Chants de la Ferme des 1000 Vaches et des entrepôts d’Amazon

A l’évocation des Works Songs de Christopher Trapani (1980-), par lesquels je débute mon week-end à Luxembourg, des images me reviennent, d’un concert dans ce même lieu il y a quelques années, où Phill Niblock propulse ses drones sur des images de « personnes au travail », gestes répétés, mécaniques, sciemment efficaces : une association mémorielle immédiate, contre l’évidence de laquelle je lutte (brièvement) pour me laisser prendre par l’intention du compositeur américano-italien, curieux de ces musiques transmises oralement, qui rassemble des « chants de travail » -ces ritournelles fonctionnelles destinées à faciliter les gestes, adoucir tiraillements musculaires et monotonie de pensée-,  en parle avec ceux qui les connaissent et imagine des chansons d’aujourd’hui pour des métiers de maintenant -dans une société si individualiste qu’on ne chante plus guère que sous la douche. Le quatuor vocal bruxellois Hyoid Voices entame la première complainte avant même d’entrer sur une scène striée, sur sa gauche, d’un alignement de tapis de souris (d’ordinateur) vivement décorés (paysages, voitures de sport…) et équipée, sur sa droite, d’un praticable lui aussi recouvert de ces rectangles aujourd’hui obsolètes -noirs cette fois, et chargés de quelques souris (avec fil ; les actionner génère des événements sonores retransmis par les haut-parleurs) : les deux hommes et deux femmes sont vêtus des habits du dimanche des Budapestois d’avant la chute du Mur, tissus synthétiques, colorés et luisants, chantent des textes de langues différentes en trimballant des seaux en plastique qu’ils chargent et déchargent de paquets de post-it, le tout dans un spectacle kitsch et rococo qui, si je ne peux pas dire qu’il me séduit musicalement, au moins me surprend esthétiquement.

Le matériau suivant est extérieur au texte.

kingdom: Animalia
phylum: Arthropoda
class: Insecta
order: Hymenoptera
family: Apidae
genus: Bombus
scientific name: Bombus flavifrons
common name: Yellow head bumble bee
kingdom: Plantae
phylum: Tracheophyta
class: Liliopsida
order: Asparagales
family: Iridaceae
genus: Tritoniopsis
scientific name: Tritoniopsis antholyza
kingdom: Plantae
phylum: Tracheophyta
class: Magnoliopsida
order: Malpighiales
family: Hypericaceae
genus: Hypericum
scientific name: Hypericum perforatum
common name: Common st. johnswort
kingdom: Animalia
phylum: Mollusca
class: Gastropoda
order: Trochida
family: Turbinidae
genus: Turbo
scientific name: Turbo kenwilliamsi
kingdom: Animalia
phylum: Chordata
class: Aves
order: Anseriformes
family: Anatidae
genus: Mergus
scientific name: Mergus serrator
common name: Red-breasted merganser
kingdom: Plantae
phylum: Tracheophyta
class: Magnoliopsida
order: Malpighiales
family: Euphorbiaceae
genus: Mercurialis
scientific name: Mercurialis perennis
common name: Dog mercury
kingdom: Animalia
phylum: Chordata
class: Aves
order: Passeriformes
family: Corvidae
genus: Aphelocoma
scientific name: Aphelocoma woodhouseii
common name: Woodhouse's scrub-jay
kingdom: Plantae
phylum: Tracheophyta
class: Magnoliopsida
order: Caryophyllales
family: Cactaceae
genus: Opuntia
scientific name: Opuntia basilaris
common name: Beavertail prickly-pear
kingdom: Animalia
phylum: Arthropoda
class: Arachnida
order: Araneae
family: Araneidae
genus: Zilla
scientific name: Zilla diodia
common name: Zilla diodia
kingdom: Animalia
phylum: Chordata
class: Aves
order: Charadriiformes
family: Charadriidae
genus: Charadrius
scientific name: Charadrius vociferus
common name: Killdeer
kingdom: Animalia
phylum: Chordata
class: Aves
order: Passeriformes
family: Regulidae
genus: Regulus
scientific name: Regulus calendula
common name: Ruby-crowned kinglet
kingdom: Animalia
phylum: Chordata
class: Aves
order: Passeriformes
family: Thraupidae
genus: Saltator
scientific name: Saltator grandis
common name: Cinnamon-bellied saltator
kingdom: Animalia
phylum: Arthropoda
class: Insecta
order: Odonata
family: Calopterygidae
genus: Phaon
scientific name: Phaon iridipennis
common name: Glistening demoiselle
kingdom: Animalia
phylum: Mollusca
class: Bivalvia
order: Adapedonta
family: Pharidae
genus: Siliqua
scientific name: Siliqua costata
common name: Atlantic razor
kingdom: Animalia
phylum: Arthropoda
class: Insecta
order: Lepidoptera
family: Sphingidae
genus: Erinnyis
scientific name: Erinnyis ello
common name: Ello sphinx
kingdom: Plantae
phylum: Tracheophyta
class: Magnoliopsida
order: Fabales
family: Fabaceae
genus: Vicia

Les sons aussi ont leur vie

La table ronde Foghorns and Rivers – Remembering Sounds précède une mini-performance de cornes de brume (en aérosols, les bateaux, c’est encombrant) actionnées du haut de la passerelle qui fait le tour de la Philharmonie (à l’intérieur et au sec, et prétexte, cette année, à un parcours « Et wor emol » (« Il était une fois », parsemé d’une quinzaine de QR codes, autant d’étapes-souvenirs musicales tirées des archives luxembourgeoises), pour un public en contrebas et aux oreilles protégées -Yoshi Wada (1943-2021), nourri chez Fluxus et à qui l’offrande nautique est dédiée, poussait lui-même le volume, soucieux de ne rien perdre des harmoniques : Annea Lockwood (1939-) et la journaliste britannique Jennifer Lucy Allan parlent de field recording (pour enregistrer le son du Danube, la compositrice néo-zélandaise de musique électronique délaisse les villes qu’il traverse, dont le bruit la désintéresse), des sonorités perdues des cornes de brume (mais du retour de nouvelles, comme celles du tram urbain), des façons de se souvenir du son des rivières ou du phénomène d’habituation qui, au bout d’un temps, nous réveille au silence de la sirène portuaire quand nous elle tait son hurlement attendu.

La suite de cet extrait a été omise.